_Texto del documento_.
+++++
MIQUEL ESCUDERO-EL CORREO

Hace más de diez años que el fotógrafo británico David Salter visitó la reserva natural de Tangkoko, en Indonesia. Tras hacer fotos de cerca a unos monos, dejó su cámara en el suelo y uno de ellos la recogió y se puso a imitarle. Disparó a troche y moche y sacó un montón de fotos, casi todas borrosas, pero algunas fueron magníficos autorretratos que pasaron a integrarse en un libro del fotógrafo. Sucedió que aquellas asombrosas y originales imágenes circularon vertiginosamente por las redes sociales. David Salter presentó una demanda por violar sus derechos de autor; aunque, según dijo, las fotos no las había hecho él.

En 2014 la Justicia norteamericana le negó la propiedad de aquellas fotos, alegando que un objeto no producido por un ser humano no está sujeto a derechos de autor. No acabó aquí la cosa. Al poco, en las instancias judiciales se recibió otra demanda. Esta vez, una organización en defensa de los derechos de los animales acusó a Salter de violar los derechos de autor de los macacos. Los animalistas se arrogaban el derecho de gestionar los beneficios económicos que se obtuvieran.

El juez sentenció que el macaco Naruto no tenía personalidad jurídica y no podía adquirir ni conservar dinero, ni tampoco perder reputación: «¿Qué beneficios financieros podrían postularse para él?». Parece que, bajo mano, Salter y los denunciantes llegaron a un acuerdo económico.

Con asombro, me topé con esta anécdota leyendo un libro del matemático Marcus du Sautoy. Aunque tengo claro que los animales carecen de derechos, pues éstos sólo son humanos, los hombres tienen un inexcusable deber de tratar a los animales con respeto y civismo.
+++++
_Material proporcionado_.
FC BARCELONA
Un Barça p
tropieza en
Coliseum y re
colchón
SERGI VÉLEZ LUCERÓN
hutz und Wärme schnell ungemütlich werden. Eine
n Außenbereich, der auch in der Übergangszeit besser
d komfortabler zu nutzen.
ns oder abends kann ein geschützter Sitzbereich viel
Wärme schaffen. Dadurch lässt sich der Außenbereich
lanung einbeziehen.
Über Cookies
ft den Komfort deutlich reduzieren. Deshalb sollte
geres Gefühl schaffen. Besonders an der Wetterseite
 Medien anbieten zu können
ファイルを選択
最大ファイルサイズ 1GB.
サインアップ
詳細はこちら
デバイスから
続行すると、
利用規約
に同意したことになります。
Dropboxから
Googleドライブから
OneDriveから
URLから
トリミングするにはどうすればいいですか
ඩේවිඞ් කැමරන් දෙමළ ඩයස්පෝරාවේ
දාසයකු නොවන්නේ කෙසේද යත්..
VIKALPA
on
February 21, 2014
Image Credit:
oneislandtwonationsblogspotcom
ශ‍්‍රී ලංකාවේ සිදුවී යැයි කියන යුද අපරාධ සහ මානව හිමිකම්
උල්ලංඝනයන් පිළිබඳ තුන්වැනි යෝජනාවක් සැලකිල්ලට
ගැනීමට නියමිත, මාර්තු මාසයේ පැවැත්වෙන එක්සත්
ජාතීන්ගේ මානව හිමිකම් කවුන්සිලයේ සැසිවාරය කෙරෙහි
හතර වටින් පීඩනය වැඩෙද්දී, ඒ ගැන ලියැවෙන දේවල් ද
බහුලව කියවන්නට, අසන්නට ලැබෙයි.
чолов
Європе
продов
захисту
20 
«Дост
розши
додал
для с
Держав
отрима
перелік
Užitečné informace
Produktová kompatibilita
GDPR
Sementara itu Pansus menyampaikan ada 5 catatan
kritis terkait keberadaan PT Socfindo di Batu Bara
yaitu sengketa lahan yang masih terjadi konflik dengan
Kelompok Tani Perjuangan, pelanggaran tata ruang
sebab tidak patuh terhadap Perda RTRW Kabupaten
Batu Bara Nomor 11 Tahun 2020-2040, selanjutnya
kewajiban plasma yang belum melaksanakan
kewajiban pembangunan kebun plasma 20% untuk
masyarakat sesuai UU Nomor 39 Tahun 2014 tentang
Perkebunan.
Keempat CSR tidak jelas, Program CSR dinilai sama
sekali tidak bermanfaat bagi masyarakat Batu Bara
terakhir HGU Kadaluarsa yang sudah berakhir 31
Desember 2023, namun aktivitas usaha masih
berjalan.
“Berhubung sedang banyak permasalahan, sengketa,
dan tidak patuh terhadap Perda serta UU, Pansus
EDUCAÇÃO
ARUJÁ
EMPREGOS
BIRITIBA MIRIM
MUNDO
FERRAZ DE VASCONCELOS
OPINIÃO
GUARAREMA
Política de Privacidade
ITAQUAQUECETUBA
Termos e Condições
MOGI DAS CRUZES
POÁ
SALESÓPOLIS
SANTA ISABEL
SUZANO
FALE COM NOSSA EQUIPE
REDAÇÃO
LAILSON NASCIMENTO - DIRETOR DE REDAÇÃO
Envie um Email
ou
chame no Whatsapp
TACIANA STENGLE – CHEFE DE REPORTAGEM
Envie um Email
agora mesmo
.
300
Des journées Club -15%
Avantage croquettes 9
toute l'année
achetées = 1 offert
+++++
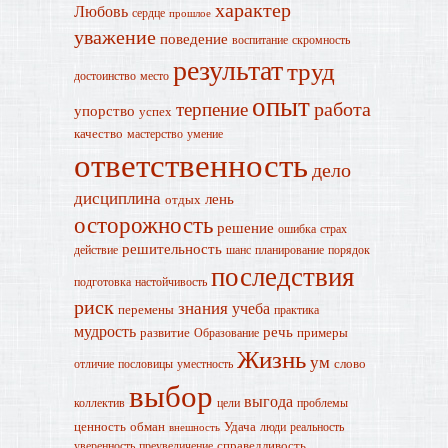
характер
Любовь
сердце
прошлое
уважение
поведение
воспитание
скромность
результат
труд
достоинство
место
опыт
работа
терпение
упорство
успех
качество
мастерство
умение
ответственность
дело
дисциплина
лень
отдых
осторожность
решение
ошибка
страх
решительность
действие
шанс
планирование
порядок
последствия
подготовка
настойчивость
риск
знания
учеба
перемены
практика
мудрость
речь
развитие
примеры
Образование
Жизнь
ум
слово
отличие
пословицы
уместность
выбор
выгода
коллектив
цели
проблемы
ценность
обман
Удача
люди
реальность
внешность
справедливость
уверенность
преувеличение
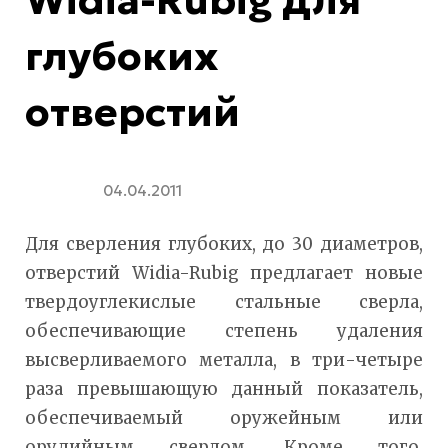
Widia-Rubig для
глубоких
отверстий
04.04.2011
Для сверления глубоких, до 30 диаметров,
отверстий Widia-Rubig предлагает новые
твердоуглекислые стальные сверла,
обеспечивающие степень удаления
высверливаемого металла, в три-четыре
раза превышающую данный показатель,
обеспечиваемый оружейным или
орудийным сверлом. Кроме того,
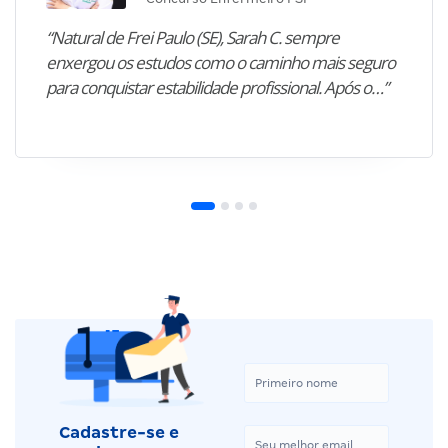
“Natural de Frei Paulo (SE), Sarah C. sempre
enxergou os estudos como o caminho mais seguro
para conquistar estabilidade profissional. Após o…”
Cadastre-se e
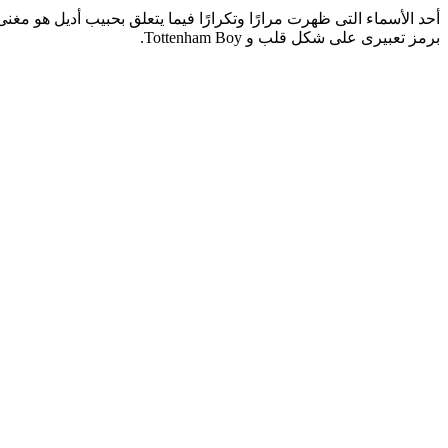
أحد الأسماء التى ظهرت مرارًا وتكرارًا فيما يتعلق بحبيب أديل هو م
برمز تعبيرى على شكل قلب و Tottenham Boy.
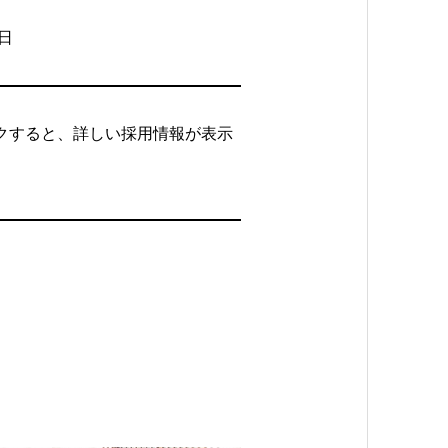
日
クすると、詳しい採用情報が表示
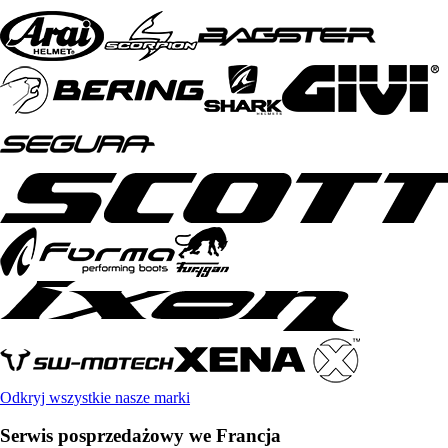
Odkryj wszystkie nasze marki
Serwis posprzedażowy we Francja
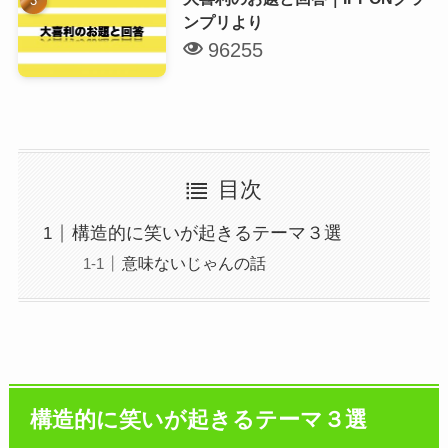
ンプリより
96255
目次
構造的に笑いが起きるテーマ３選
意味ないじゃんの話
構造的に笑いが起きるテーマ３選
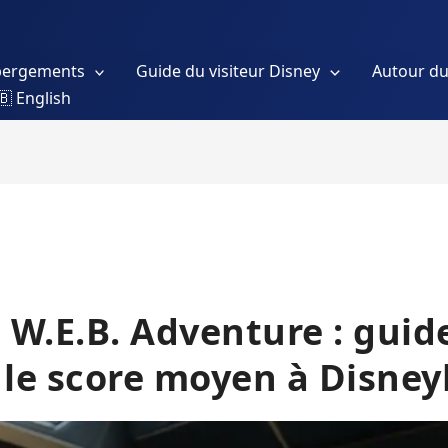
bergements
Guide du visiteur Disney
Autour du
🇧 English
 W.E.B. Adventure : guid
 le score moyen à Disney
+++++
_Enunciados de tareas_.
1 – Copia literalmente el fragmento del texto del documento desde "El juez sentenció" hasta "respeto y civismo.".
2 – Según el texto del documento, ¿qué reserva natural visitó el fotógrafo David Salter?
Los registros proceden de una fuente distinta.

_Soluciones por tarea_.
1 –
El juez sentenció que el macaco Naruto no tenía personalidad jurídica y no podía adquirir ni conservar dinero, ni tampoco perder reputación: «¿Qué beneficios financieros podrían postularse para él?». Parece que, bajo mano, Salter y los denunciantes llegaron a un acuerdo económico.

Con asombro, me topé con esta anécdota leyendo un libro del matemático Marcus du Sautoy. Aunque tengo claro que los animales carecen de derechos, pues éstos sólo son humanos, los hombres tienen un inexcusable deber de tratar a los animales con respeto y civismo.

2 – La reserva natural de Tangkoko, en Indonesia.